**Action item:** Copy out, from the data below, each line in which the word "lines" occurs.

Collected data
——————

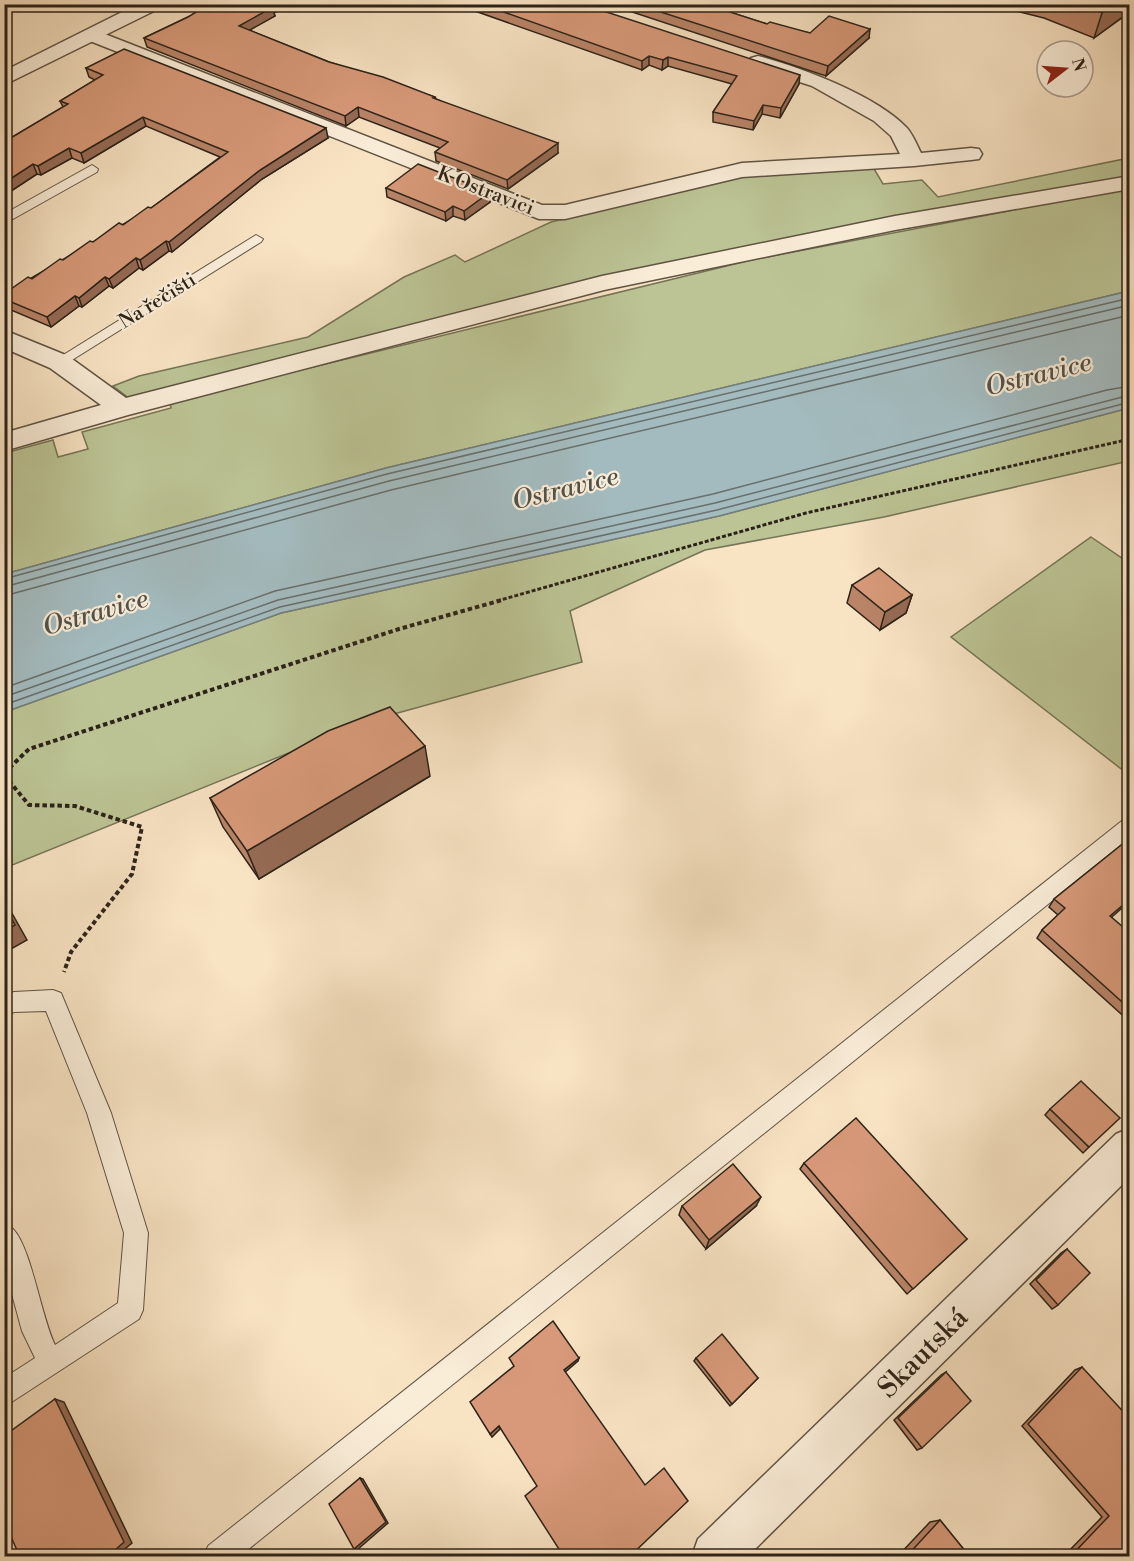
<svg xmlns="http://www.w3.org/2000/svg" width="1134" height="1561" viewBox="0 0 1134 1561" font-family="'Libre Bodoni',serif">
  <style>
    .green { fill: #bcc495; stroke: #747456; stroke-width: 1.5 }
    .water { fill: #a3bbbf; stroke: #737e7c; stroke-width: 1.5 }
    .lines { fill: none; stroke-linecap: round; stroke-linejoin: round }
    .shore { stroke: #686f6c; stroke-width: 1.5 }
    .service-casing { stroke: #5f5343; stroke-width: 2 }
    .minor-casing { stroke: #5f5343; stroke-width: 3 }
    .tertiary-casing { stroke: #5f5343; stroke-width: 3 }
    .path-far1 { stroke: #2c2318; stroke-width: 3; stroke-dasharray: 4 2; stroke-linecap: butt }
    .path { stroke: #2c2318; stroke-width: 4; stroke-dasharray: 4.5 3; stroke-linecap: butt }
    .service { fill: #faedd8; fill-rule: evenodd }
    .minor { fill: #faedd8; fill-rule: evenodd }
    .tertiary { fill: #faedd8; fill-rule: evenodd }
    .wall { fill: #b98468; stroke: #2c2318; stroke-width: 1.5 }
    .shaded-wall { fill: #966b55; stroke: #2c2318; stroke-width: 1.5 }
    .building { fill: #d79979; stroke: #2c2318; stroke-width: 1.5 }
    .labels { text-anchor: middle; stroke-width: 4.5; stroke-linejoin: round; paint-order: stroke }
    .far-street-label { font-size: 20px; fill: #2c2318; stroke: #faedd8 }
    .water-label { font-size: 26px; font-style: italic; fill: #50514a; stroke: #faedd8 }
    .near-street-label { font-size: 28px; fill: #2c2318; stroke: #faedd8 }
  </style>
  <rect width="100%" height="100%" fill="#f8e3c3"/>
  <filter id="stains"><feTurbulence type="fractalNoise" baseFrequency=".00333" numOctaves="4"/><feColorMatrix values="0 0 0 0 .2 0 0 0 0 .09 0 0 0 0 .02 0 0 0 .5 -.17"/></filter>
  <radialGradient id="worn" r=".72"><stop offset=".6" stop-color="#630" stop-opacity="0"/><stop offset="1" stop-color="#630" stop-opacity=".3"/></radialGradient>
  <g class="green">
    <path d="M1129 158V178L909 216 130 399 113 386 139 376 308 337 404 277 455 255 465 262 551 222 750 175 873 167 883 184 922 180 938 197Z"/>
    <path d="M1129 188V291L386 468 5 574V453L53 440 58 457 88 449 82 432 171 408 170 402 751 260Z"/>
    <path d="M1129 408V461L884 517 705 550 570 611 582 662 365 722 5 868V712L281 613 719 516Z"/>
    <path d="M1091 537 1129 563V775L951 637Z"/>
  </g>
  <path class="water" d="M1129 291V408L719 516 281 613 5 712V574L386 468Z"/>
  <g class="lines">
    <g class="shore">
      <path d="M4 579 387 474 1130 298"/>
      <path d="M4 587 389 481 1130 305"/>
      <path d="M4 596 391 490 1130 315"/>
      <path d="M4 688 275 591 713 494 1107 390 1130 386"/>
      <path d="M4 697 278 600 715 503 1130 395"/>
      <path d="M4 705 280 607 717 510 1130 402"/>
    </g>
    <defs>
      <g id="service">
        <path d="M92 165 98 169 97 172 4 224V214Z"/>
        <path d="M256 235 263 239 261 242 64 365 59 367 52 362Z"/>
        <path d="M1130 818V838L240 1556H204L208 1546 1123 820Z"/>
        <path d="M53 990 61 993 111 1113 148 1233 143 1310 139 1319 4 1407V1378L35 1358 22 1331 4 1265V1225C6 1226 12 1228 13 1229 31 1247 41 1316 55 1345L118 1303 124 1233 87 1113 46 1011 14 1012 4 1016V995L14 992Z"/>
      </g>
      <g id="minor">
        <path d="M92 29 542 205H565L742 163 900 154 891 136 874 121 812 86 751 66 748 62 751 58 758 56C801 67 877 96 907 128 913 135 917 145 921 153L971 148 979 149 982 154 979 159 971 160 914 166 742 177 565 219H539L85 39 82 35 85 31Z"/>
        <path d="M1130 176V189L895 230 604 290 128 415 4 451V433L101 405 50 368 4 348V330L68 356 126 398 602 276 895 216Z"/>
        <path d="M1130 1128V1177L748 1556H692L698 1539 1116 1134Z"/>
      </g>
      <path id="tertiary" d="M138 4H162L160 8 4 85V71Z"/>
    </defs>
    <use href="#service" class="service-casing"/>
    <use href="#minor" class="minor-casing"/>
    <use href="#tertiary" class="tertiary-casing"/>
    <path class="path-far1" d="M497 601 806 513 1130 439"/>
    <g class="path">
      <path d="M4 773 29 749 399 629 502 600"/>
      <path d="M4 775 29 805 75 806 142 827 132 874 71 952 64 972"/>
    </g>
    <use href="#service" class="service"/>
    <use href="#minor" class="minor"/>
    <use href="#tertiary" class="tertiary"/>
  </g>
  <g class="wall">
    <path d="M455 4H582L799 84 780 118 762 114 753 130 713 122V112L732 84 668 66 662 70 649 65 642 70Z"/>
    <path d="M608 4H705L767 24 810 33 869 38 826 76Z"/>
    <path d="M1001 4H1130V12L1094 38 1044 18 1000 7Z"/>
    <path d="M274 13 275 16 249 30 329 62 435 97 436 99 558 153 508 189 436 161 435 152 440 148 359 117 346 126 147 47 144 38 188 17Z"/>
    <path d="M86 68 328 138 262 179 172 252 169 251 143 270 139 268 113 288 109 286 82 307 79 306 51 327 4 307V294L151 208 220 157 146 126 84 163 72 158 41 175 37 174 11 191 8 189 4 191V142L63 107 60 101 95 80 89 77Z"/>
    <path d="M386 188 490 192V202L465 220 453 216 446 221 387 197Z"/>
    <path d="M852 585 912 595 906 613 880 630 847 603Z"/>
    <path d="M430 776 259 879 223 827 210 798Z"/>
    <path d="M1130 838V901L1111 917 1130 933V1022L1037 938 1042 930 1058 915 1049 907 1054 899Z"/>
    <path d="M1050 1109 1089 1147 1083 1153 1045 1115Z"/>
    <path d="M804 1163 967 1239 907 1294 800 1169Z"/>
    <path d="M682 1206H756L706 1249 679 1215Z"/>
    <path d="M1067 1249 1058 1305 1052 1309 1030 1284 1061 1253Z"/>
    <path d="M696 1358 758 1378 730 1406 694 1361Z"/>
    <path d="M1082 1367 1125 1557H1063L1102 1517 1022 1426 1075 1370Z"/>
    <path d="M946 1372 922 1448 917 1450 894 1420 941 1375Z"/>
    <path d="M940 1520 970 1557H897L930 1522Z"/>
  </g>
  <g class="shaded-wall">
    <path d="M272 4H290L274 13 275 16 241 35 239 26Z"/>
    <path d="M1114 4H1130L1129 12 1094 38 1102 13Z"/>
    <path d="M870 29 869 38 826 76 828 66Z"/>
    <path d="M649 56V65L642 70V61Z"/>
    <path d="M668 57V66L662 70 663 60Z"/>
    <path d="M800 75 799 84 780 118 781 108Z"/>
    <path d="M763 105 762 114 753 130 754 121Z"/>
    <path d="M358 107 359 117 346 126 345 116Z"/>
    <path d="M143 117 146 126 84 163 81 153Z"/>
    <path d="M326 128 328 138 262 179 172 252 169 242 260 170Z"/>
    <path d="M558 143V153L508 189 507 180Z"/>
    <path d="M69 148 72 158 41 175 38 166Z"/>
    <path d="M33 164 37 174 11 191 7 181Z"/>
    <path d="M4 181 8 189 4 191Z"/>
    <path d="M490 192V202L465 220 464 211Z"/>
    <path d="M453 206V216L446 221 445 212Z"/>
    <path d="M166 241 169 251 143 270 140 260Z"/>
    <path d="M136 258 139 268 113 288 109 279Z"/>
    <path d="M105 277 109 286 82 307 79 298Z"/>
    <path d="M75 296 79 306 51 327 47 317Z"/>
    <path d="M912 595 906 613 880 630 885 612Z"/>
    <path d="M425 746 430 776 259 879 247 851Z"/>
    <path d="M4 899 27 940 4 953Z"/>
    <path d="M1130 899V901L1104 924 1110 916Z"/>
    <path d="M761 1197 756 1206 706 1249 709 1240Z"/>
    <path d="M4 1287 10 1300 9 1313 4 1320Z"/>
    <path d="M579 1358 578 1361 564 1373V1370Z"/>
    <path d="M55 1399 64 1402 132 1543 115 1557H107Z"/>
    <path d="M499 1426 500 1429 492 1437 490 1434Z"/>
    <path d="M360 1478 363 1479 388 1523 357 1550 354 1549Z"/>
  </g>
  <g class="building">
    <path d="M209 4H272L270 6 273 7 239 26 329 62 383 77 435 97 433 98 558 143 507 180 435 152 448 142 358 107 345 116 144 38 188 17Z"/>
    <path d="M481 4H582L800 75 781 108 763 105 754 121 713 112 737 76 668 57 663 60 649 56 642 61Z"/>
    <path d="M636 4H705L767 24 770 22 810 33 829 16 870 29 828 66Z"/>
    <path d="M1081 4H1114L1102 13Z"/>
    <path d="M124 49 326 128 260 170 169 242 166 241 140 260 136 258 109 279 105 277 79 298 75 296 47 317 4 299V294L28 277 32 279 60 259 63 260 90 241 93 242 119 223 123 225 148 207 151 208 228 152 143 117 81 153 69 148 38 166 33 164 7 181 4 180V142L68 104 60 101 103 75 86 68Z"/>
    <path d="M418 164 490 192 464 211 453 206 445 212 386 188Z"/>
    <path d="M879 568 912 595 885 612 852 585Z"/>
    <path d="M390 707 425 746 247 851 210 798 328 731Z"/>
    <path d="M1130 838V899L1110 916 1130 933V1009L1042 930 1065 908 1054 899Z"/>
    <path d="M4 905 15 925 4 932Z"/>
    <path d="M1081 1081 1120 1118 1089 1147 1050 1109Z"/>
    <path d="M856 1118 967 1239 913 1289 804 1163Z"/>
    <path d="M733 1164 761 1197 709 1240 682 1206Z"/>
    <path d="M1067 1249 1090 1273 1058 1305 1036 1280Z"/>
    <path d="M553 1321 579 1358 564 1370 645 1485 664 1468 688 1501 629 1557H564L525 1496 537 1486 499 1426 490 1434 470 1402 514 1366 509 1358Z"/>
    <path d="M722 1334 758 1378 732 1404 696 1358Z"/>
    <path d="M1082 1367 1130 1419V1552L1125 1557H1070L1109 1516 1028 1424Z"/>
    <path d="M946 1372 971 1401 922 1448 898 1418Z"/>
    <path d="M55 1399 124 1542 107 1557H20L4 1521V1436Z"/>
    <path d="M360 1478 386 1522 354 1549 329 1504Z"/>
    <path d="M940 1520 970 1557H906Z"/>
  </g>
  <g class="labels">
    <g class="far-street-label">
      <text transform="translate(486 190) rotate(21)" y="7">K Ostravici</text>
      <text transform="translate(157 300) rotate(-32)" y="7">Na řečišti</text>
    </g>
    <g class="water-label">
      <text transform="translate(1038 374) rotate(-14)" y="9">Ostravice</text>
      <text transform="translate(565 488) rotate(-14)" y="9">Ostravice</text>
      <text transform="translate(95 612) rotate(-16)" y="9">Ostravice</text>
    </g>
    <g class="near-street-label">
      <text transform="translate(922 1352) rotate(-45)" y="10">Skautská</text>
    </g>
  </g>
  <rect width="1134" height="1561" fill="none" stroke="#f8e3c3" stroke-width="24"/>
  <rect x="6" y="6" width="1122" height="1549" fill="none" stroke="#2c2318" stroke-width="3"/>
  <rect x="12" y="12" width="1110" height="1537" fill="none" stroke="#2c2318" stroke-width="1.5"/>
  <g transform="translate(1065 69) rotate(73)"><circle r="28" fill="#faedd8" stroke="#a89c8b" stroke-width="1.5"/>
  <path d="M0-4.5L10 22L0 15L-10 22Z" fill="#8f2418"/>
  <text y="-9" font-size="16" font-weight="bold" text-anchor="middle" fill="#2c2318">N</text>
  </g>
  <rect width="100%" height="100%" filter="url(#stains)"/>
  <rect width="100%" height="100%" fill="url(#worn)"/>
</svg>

——————

**Problem solution:**
    .lines { fill: none; stroke-linecap: round; stroke-linejoin: round }
  <g class="lines">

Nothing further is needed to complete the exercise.